Ainsi, l'amour dans ce roman n'est pas seulement un thème, mais une expérience philosophique vivante. La rencontre fortuite de Mila et Alex, leur navigation dans les différences et la lutte pour une vérité commune, tout cela résonne profondément. Le traitement de la durée dans leur relation offre une perspective nuancée, soulignant la complexité et la beauté imparfaite de l'amour humain.
Dans Port-au-Prince, mon brasier de ville, Stéphana Dorval utilise un langage réaliste mais poétique pour nous aider à supporter la contemplation de ce tableau complexe qu’est ce brasier de ville. À travers ses mots, nous voyons clairement les inégalités sociales, l’insécurité, la corruption omniprésente, et les rêves éphémères des jeunes, constamment remis en question par de nouveaux événements. La féminicide et l’inégalité de genre ajoutent à la dureté du portrait, tout comme l’abandon et l’indifférence.

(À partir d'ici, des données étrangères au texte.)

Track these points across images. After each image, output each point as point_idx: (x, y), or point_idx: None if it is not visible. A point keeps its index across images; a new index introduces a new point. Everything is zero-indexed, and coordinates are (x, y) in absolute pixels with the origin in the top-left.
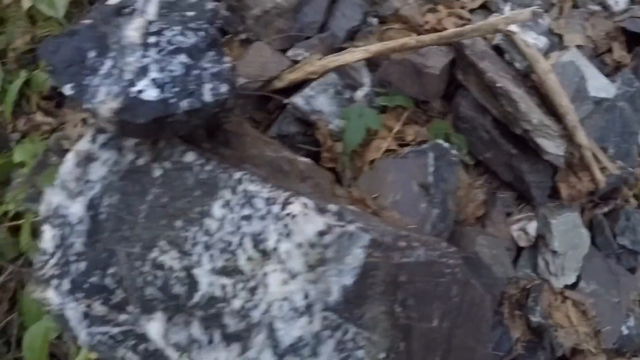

Cependant, elle ne se limite pas à peindre un chaos total. Dans les recoins de cette fresque, des touches de solidarité et de sororité apparaissent, offrant des lueurs d’espoir. Il y a une détermination farouche à ne pas s’accommoder à l’ordre établi, à chercher des moyens de soutien mutuel et de chaleur humaine. Malgré la brutalité de la réalité, des éclats d’amour persistent, cet amour, bien que souvent mis à l’épreuve, trouve des façons de survivre. Stéphana Dorval nous invite ainsi à explorer la résilience et la force des relations humaines au milieu des difficultés.